The employees’ steps are tracked by a phone app and failure to meet the required number of steps would mean a punishment of 50 to 100 push-ups, though, the company official said nobody has yet been punished since they started the programme.

The company official also said that employees who have an active sports life are exempt from the programme.

One recent hire told the newspaper that HR makes new employees sign up with the fitness tracker on their first day of work and that he was initially shocked by the practice.

“Why should I be asked to walk as long as I finish my job duties?” he said, adding that he now walks to and from work instead of driving just to complete the number of steps required. He also reported that his colleagues now spend their lunch hours going for walks instead of playing computer games.

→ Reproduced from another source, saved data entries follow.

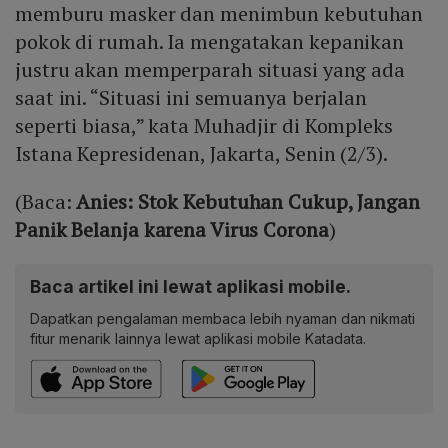
memburu masker dan menimbun kebutuhan
pokok di rumah. Ia mengatakan kepanikan
justru akan memperparah situasi yang ada
saat ini. “Situasi ini semuanya berjalan
seperti biasa,” kata Muhadjir di Kompleks
Istana Kepresidenan, Jakarta, Senin (2/3).
(Baca:
Anies: Stok Kebutuhan Cukup, Jangan
Panik Belanja karena Virus Corona
)
Baca artikel ini lewat aplikasi mobile.
Dapatkan pengalaman membaca lebih nyaman dan nikmati
fitur menarik lainnya lewat aplikasi mobile Katadata.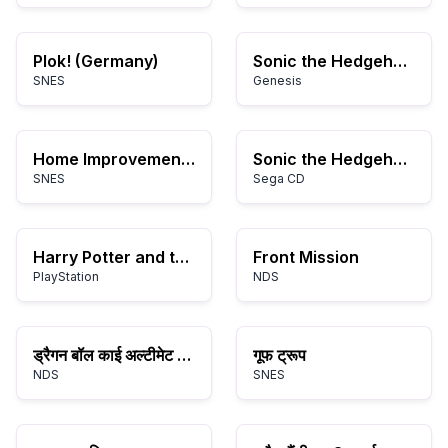
Plok! (Germany)
Sonic the Hedgehog 2 (World) (Rev A)
SNES
Genesis
Home Improvement (USA)
Sonic the Hedgehog Megamix 4.0b
SNES
Sega CD
Harry Potter and the Chamber of Secrets
Front Mission
PlayStation
NDS
ड्रैगन बॉल काई अल्टीमेट बुटोडन
गूफ ट्रूप
NDS
SNES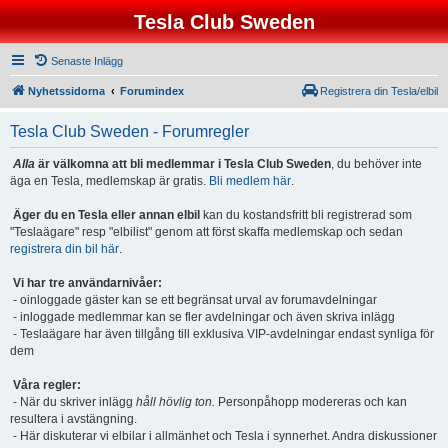
Tesla Club Sweden
Senaste Inlägg
Nyhetssidorna
Forumindex
Registrera din Tesla/elbil
Tesla Club Sweden - Forumregler
Alla
är välkomna att bli medlemmar i Tesla Club Sweden
, du behöver inte
äga en Tesla, medlemskap är gratis.
Bli medlem här
.
Äger du en Tesla eller annan elbil
kan du kostandsfritt bli registrerad som
"Teslaägare" resp "elbilist" genom att först skaffa medlemskap och sedan
registrera din bil här
.
Vi har tre användarnivåer:
- oinloggade gäster kan se ett begränsat urval av forumavdelningar
- inloggade medlemmar kan se fler avdelningar och även skriva inlägg
- Teslaägare har även tillgång till exklusiva VIP-avdelningar endast synliga för
dem
Våra regler:
- När du skriver inlägg
håll hövlig ton.
Personpåhopp modereras och kan
resultera i avstängning.
- Här diskuterar vi elbilar i allmänhet och Tesla i synnerhet. Andra diskussioner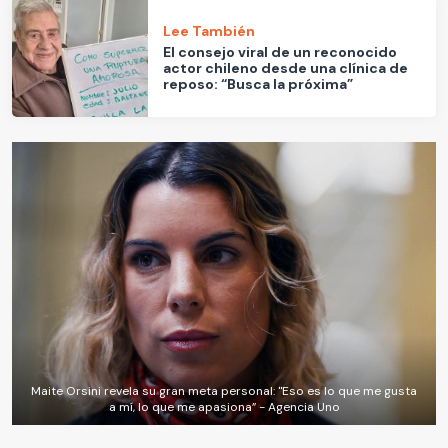
Lee También
El consejo viral de un reconocido
actor chileno desde una clínica de
reposo: “Busca la próxima”
Maite Orsini revela su gran meta personal: "Eso es lo que me gusta
a mí, lo que me apasiona” - Agencia Uno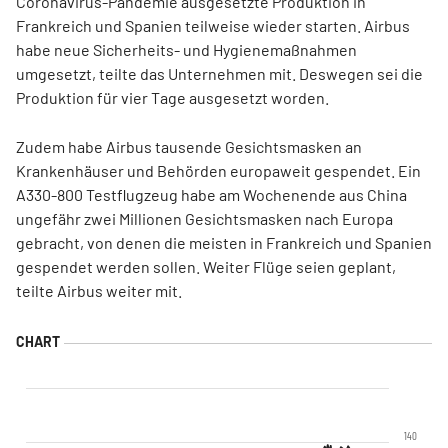
Coronavirus-Pandemie ausgesetzte Produktion in
Frankreich und Spanien teilweise wieder starten. Airbus
habe neue Sicherheits- und Hygienemaßnahmen
umgesetzt, teilte das Unternehmen mit. Deswegen sei die
Produktion für vier Tage ausgesetzt worden.
Zudem habe Airbus tausende Gesichtsmasken an
Krankenhäuser und Behörden europaweit gespendet. Ein
A330-800 Testflugzeug habe am Wochenende aus China
ungefähr zwei Millionen Gesichtsmasken nach Europa
gebracht, von denen die meisten in Frankreich und Spanien
gespendet werden sollen. Weiter Flüge seien geplant,
teilte Airbus weiter mit.
140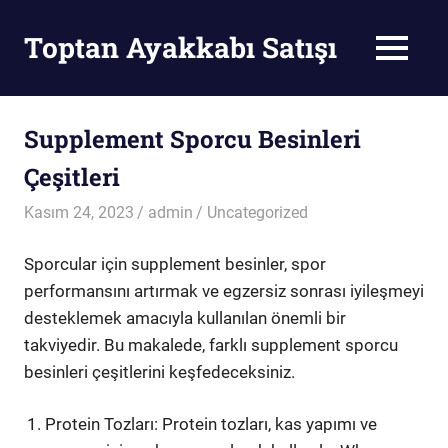
Skip
to
Toptan Ayakkabı Satışı
MENU
content
Toptan
Ayakkabı
Satışı
Supplement Sporcu Besinleri
Çeşitleri
Kasım 24, 2023
admin
Uncategorized
Sporcular için supplement besinler, spor
performansını artırmak ve egzersiz sonrası iyileşmeyi
desteklemek amacıyla kullanılan önemli bir
takviyedir. Bu makalede, farklı supplement sporcu
besinleri çeşitlerini keşfedeceksiniz.
Protein Tozları: Protein tozları, kas yapımı ve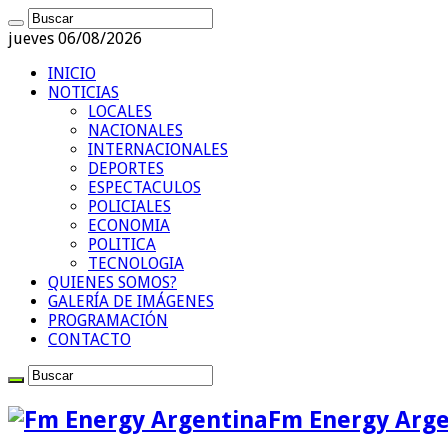
jueves 06/08/2026
INICIO
NOTICIAS
LOCALES
NACIONALES
INTERNACIONALES
DEPORTES
ESPECTACULOS
POLICIALES
ECONOMIA
POLITICA
TECNOLOGIA
QUIENES SOMOS?
GALERÍA DE IMÁGENES
PROGRAMACIÓN
CONTACTO
Fm Energy Arge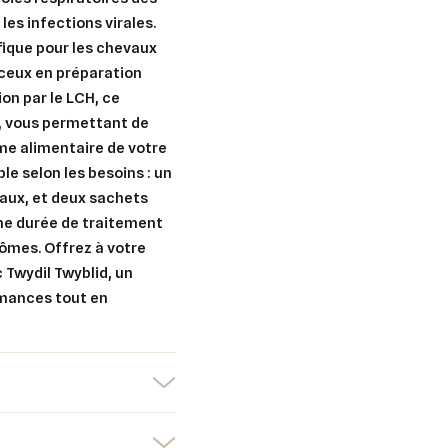
les infections virales.
fique pour les chevaux
 ceux en préparation
on par le LCH, ce
e, vous permettant de
ime alimentaire de votre
le selon les besoins : un
maux, et deux sachets
une durée de traitement
er une liste d'envies
nnexion
ômes. Offrez à votre
c Twydil Twyblid, un
uter à ma liste d'envies
e la liste d'envies
rmances tout en
devez être connecté pour ajouter des produits à votre liste d'envies.
Créer une nouvelle liste
nuler
Connexion
nuler
Créer une liste d'envies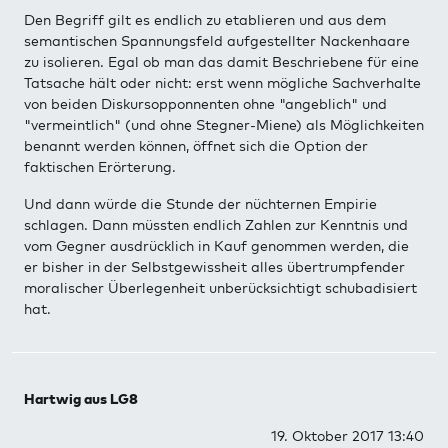
Den Begriff gilt es endlich zu etablieren und aus dem
semantischen Spannungsfeld aufgestellter Nackenhaare
zu isolieren. Egal ob man das damit Beschriebene für eine
Tatsache hält oder nicht: erst wenn mögliche Sachverhalte
von beiden Diskursopponnenten ohne "angeblich" und
"vermeintlich" (und ohne Stegner-Miene) als Möglichkeiten
benannt werden können, öffnet sich die Option der
faktischen Erörterung.
Und dann würde die Stunde der nüchternen Empirie
schlagen. Dann müssten endlich Zahlen zur Kenntnis und
vom Gegner ausdrücklich in Kauf genommen werden, die
er bisher in der Selbstgewissheit alles übertrumpfender
moralischer Überlegenheit unberücksichtigt schubadisiert
hat.
Hartwig aus LG8
19. Oktober 2017 13:40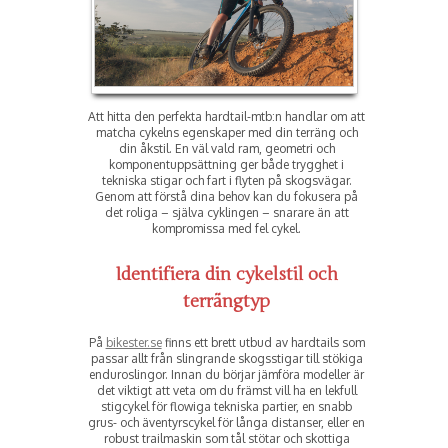
Att hitta den perfekta hardtail-mtb:n handlar om att
matcha cykelns egenskaper med din terräng och
din åkstil. En väl vald ram, geometri och
komponentuppsättning ger både trygghet i
tekniska stigar och fart i flyten på skogsvägar.
Genom att förstå dina behov kan du fokusera på
det roliga – själva cyklingen – snarare än att
kompromissa med fel cykel.
Identifiera din cykelstil och
terrängtyp
På
bikester.se
finns ett brett utbud av hardtails som
passar allt från slingrande skogsstigar till stökiga
enduroslingor. Innan du börjar jämföra modeller är
det viktigt att veta om du främst vill ha en lekfull
stigcykel för flowiga tekniska partier, en snabb
grus- och äventyrscykel för långa distanser, eller en
robust trailmaskin som tål stötar och skottiga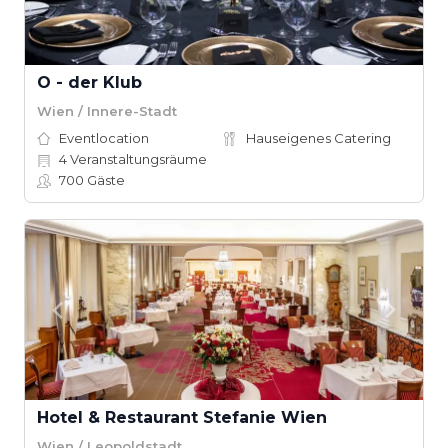
O - der Klub
Wien / Innere-Stadt
Eventlocation
Hauseigenes Catering
4
Veranstaltungsräume
700
Gäste
Hotel & Restaurant Stefanie Wien
Wien / Leopoldstadt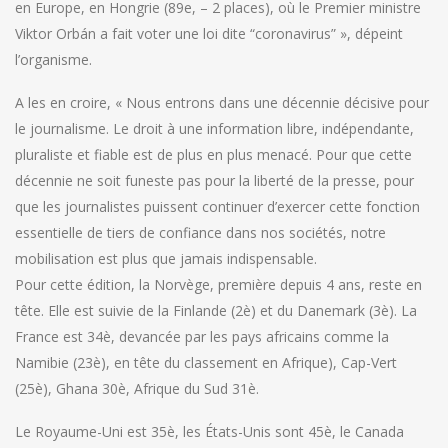
en Europe, en Hongrie (89e, – 2 places), où le Premier ministre
Viktor Orbán a fait voter une loi dite “coronavirus” », dépeint
l’organisme.
A les en croire, « Nous entrons dans une décennie décisive pour
le journalisme. Le droit à une information libre, indépendante,
pluraliste et fiable est de plus en plus menacé. Pour que cette
décennie ne soit funeste pas pour la liberté de la presse, pour
que les journalistes puissent continuer d’exercer cette fonction
essentielle de tiers de confiance dans nos sociétés, notre
mobilisation est plus que jamais indispensable.
Pour cette édition, la Norvège, première depuis 4 ans, reste en
tête. Elle est suivie de la Finlande (2è) et du Danemark (3è). La
France est 34è, devancée par les pays africains comme la
Namibie (23è), en tête du classement en Afrique), Cap-Vert
(25è), Ghana 30è, Afrique du Sud 31è.
Le Royaume-Uni est 35è, les États-Unis sont 45è, le Canada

But while the practice may seem extreme, it does highlight the need for wellness programmes in the workplace.

A recent study done by the University of Hong Kong’s Sau Po Centre on Ageing found that workers are the most sedentary group of people, spending up to 17 hours a day sitting.

Dr Josiah Au Yeung Wang-kee, a specialist in spinal injuries and disorders, said people often think of sitting as resting when in fact it puts twice the amount of pressure on the spine. He suggested stretching or walking around in hourly intervals, or if possible, every 15 minutes

Another study commissioned by Public Health England and published in the British Journal of Sports Medicine reported that prolonged sitting can cause a multitude of health problems in workers such as heart disease and cancer, and even die earlier.

“Even if you’re meeting your physical activity guidelines, you cannot undo the risks of prolonged sitting,” said lead study author Gavin Bradley to Mashable. They recommended that workers start with two hours of standing or light activity daily and eventually work their way up to four hours.